The chapters in the fourth part of the book represent an introduction to the fantastic field of GPGPU. The 8 chapters of this part first describe the general streaming architecture of GPUs, and then move on to show how to map conventional CPU data structures and algorithms to the GPU. For example, textures can be regarded as the GPU equivalent to CPU data arrays. There is also a chapter on how to implement flow-control idioms on the GPU and a chapter on optimizing GPU programs.
The 6 chapters of part five of the book are on image-oriented computing and describe a number of GPGPU algorithms for performing global illumination computations, for example by using radiosity, on the GPU. There is also a chapter on doing computer vision on the GPU
The final chapter in this part of the book explains how to perform conservative rasterization, which is important for some GPGPU algorithms to achieve accurate results.

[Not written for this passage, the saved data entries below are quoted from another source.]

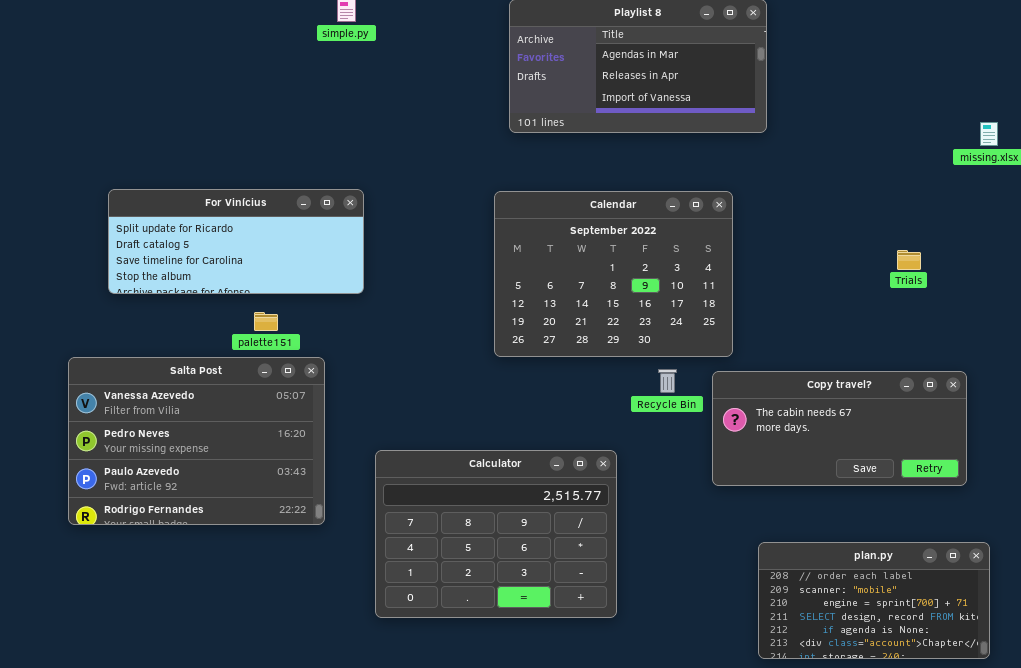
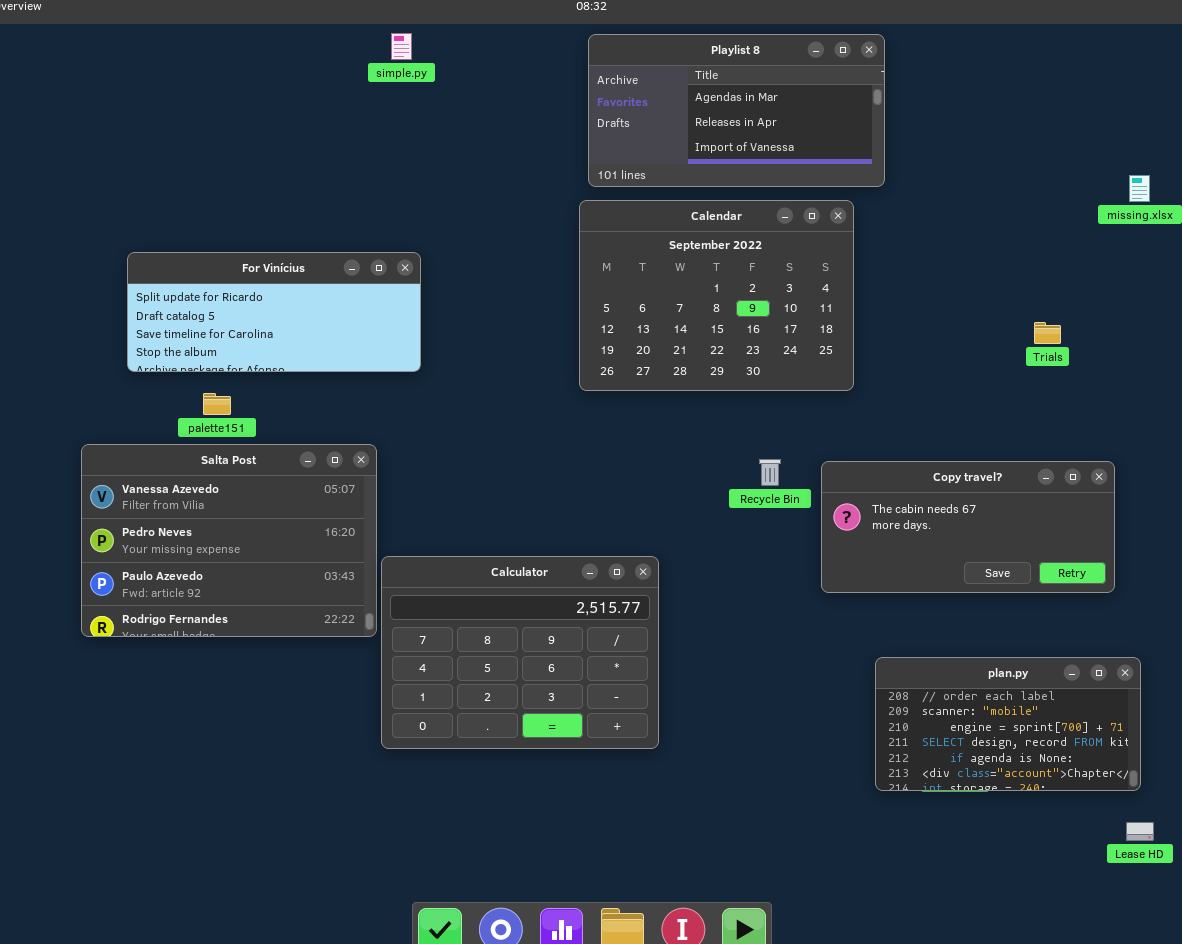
Calendar: [494,191,733,357] -> [579,200,854,391], moved
palette151: [254,312,278,331] -> [203,393,231,415], moved
Calculator: [375,450,617,618] -> [381,556,659,749], moved

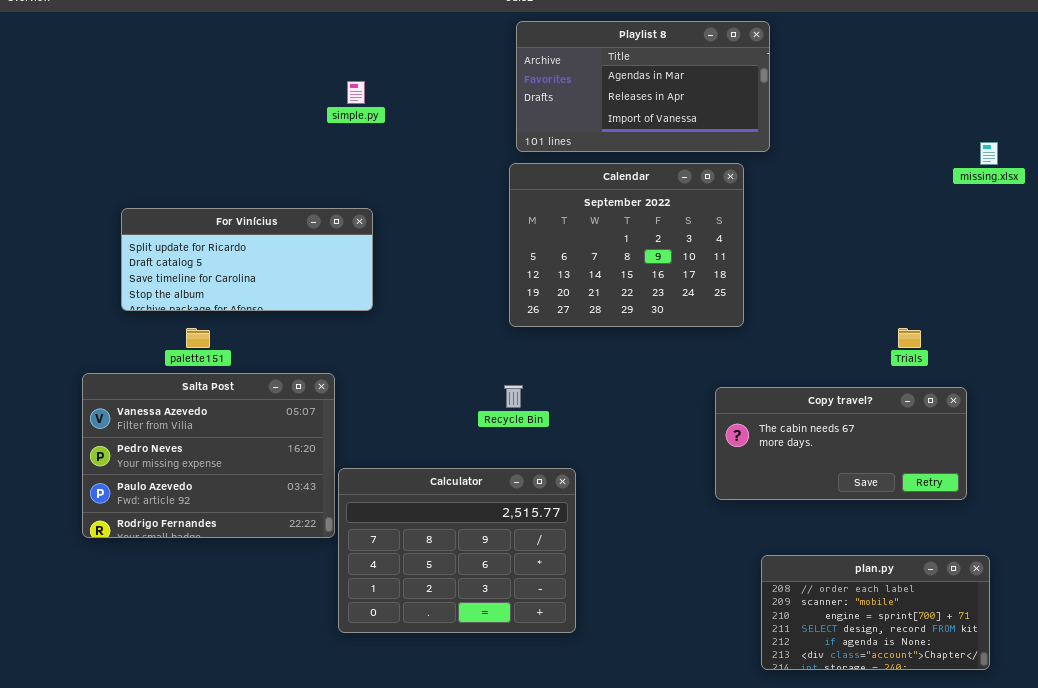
simple.py: [391,33,412,60] -> [347,81,365,104], moved
Trials: [1034,322,1061,344] -> [898,328,921,348], moved
Recycle Bin: [759,459,781,486] -> [504,385,523,408], moved

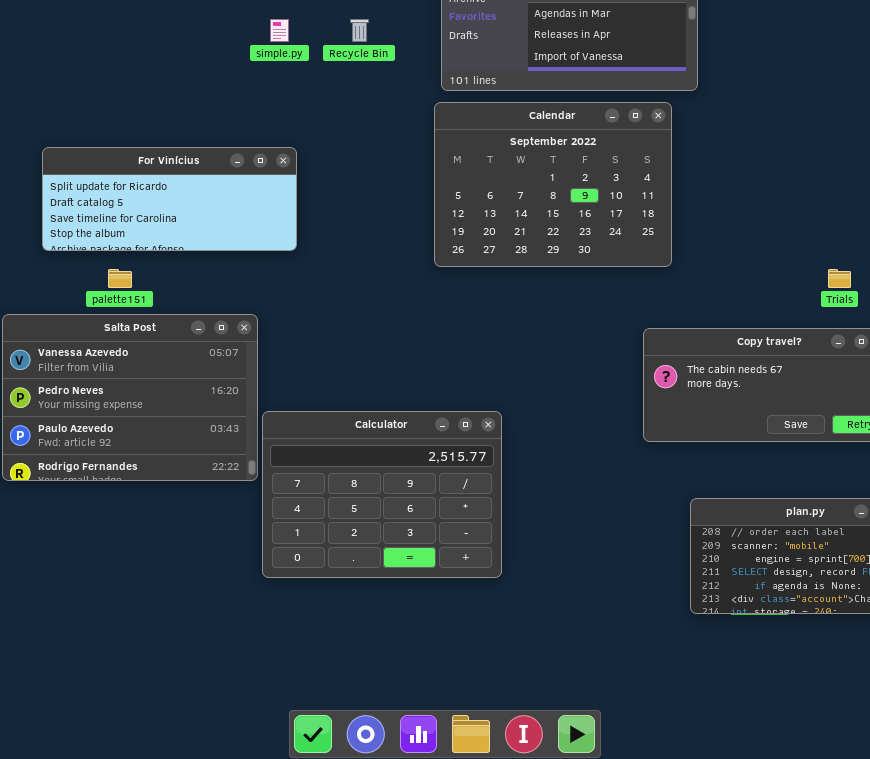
Recycle Bin: [504,385,523,408] -> [350,19,369,42], moved

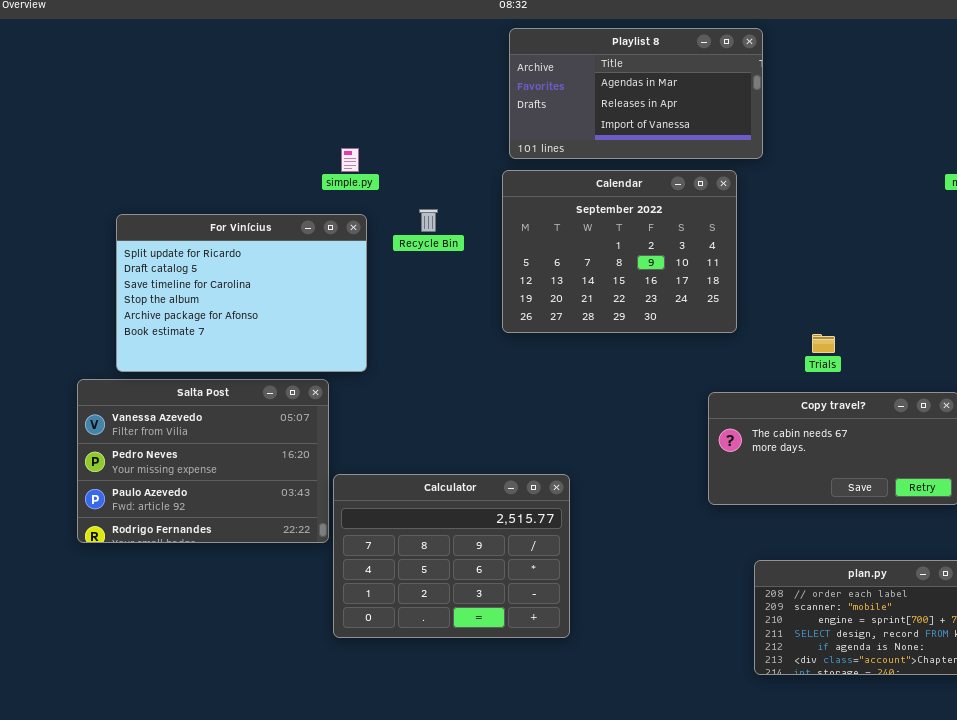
simple.py: [270,19,289,42] -> [341,148,359,172], moved
Recycle Bin: [350,19,369,42] -> [419,209,438,232], moved
For Vinícius: [42,147,297,251] -> [116,214,367,372], resized
Trials: [828,269,851,288] -> [812,334,835,353], moved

The final part of the book has 6 chapters that present GPGPU techniques to perform a variety of simulation and numerical algorithms on the GPU. One chapter shows how to map linear algebra operations onto the GPU and develops a GPU framework to solve systems of linear equations. In other chapters the GPU is used for protein structure prediction, options pricing, flow simulation, and medical image reconstruction. These chapters show good examples of how the GPU can be used for non-graphics-related tasks.
The book contains many illustrations and diagrams that visualize the results of certain techniques or explain the presented algorithms in more detail. All images in the book are in color, which is definitely advantageous for a graphics book. In my opinion, the excellent quality and also the quantity of images and illustrations is one of the strongest points of this book compared to other graphics books.
The book also comes with a CD-ROM with supplemental material, videos, and demo applications to some chapters. Most of the applications include the full source code, which makes it easy to experiment with the techniques presented in the book. Note that most of the applications run on Windows only and many of them require a shader model 3.0 graphics card.
I highly recommend this book to any professional working as graphics or game developer. It is a valuable addition to my library of graphics books and I will come back to a number of articles in the near future. The focus on GPGPU in the second half of the book is a welcome addition and we can expect to see more and more non-graphics-related applications make use of the processing power in today's GPUs.
User review
Pretty pictures
This book is targeted at people who have a good solid grasp of either OpenGL or D3D as well as a grounding in programming languages such as C/C++ or Java. While this much is obvious, the book is still painfully difficult to get anything useful out of.
The problem amounts to the fact that there is no cohesion between chapters - each one is written by a different author (and clearly they have not read each other's material) - there is no reference or introduction but worst of all, no common terms.
Example; What D3D calls a `pixel shader`, OpenGL call `fragment shader`, but there are also `vertex shader`, `vertex program`, `pixel program` and `fragment program`,,. some of these are the same thing while others are wildly different, but I found at least 4 references in this book to what I could only make sense of by substituting another term (the correct one). Each author has written their part from their own view point using their own terms.
The code snippets contained rarely have any comments or even descriptions of how they work.
Overall I generally felt like I was either reading someone's thesis or a marketing spiel about a particular aspect of some game.
There are many pretty pictures though.